À l'exacte frontière du couloir et de la chambre, Anna attendait que l'infirmière plaide sa cause. [Y.G.]
Début des années 80, Anna Roth travaille comme documentaliste à l'Institute for Advanced Study de Princeton. Elle a notamment pour mandat de convaincre Adèle Gödel de céder à l'institut les dernières archives de son mari, l'un des mathématiciens et logiciens les plus importants du XXe siècle, Kurt Gödel, décédé en 1978. Le roman, car c'en est un et l'auteure ne prétend pas établir ici une thèse historique, repose sur cet argument pour revisiter de belle façon le parcours de Kurt Gödel et de son épouse Adèle depuis leur rencontre à Vienne en 1926. L'auteure affirmera même : «Cette histoire est une vérité parmi d’autres : un tricotage de faits objectifs et de probabilités subjectives.»

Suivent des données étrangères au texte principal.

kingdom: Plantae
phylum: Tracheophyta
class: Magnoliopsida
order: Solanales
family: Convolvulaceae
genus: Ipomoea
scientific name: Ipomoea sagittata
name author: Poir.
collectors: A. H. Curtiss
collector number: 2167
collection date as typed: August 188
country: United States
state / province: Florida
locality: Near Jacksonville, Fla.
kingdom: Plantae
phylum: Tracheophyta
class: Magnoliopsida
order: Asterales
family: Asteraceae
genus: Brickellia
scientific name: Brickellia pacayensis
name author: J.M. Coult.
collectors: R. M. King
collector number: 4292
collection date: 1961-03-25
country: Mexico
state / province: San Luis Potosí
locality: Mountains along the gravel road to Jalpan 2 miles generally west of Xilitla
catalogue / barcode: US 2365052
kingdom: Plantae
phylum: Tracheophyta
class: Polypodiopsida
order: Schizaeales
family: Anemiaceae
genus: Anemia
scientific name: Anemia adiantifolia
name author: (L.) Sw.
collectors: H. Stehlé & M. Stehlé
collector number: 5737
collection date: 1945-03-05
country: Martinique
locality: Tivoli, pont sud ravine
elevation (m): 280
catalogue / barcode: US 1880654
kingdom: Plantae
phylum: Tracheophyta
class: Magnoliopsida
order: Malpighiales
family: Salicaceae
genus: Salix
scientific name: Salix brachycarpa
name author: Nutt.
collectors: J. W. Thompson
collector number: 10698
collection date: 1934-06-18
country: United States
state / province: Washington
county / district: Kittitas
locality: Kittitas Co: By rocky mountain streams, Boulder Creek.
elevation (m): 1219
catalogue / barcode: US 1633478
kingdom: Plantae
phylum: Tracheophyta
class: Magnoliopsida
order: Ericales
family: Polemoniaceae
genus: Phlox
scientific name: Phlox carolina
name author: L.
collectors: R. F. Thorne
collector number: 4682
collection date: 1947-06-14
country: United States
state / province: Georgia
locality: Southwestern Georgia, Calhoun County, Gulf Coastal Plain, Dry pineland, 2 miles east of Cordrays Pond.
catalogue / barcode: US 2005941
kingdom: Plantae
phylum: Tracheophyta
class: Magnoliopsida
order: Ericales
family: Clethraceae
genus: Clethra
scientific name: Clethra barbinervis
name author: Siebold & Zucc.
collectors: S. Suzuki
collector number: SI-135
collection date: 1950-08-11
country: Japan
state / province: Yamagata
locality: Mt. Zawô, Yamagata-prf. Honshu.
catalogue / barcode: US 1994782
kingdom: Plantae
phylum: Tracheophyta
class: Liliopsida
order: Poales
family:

C'est ainsi qu'on suivra les déboires des premiers moments, la fuite vers l'Amérique en passant par la Russie et le Japon, l'installation à Princeton, les échanges avec les collègues de Kurt Gödel, dont Robert Oppenheimer, Oskar Morgenstern et même un certain Albert Einstein. L'amitié qui unissait Albert Einstein à Kurt Gödel est probablement ce qui aura contribué à maintenir ce dernier en action dans les domaines mathématiques et philosophiques à Princeton. Cela est bien rendu.
Le parcours qui nous est proposé, c'est par les yeux d'Adèle qu'on le suit. Il est donc teinté du regard qu'elle porte sur les talents de mathématicien de Kurt, mais aussi sur son inaptitude sociale, son hypocondrie ainsi que sa paranoïa (l'épisode du maccarthysme n'a de toute évidence rien aidé). Les petites victoires, ce sont celles qu'elle gagna sur la fatalité et le mal de vivre de son logicien de mari.
J'ai adoré ce roman à saveur historique qui permet de se replonger dans cette atmosphère un peu étrange qui entourait le Projet Manhattan et ses suites, les discussions de Gödel sur la logique, en particulier sur l'incomplétude et l'existence sous certaines conditions d'énoncés mathématiques indécidables, sur les questionnements philosophiques qui en découlent, sur la vie hors norme qui se déroulait à Princeton dans les années 50. Voilà un roman passionnant qui narre une partie de l'histoire sur la base d'un amour qui aura duré, lui, plus de cinquante ans.
- Je m'appelle Kurt Gödel. Et vous, mademoiselle Adèle. C'est correct? - Presque correct, mais vous ne pouvez pas tout savoir! - Cela reste à démontrer. [Y.G.]
« Si les gens ne croient pas que les mathématiques sont simples, c'est uniquement parce qu'ils ne réalisent pas à quel point la vie est compliquée. » [John von Neumann, cité par Y.G.]
Image même de sa chère récursivité, il ne rendait des comptes qu'à lui-même. [Y.G.]
- L'infini existait pourtant avant que l'homme invente les mathématiques ! [Y.G.]
La soif de sens, présente chez tous les êtres humains, fait de certains des proies faciles. Le pas est trop aisé entre synchronicité, hasard sensé et prémonitions, médiums... [Y.G.]
- [...] Vous aimez trop les mots pour un mathématicien. [Y.G.]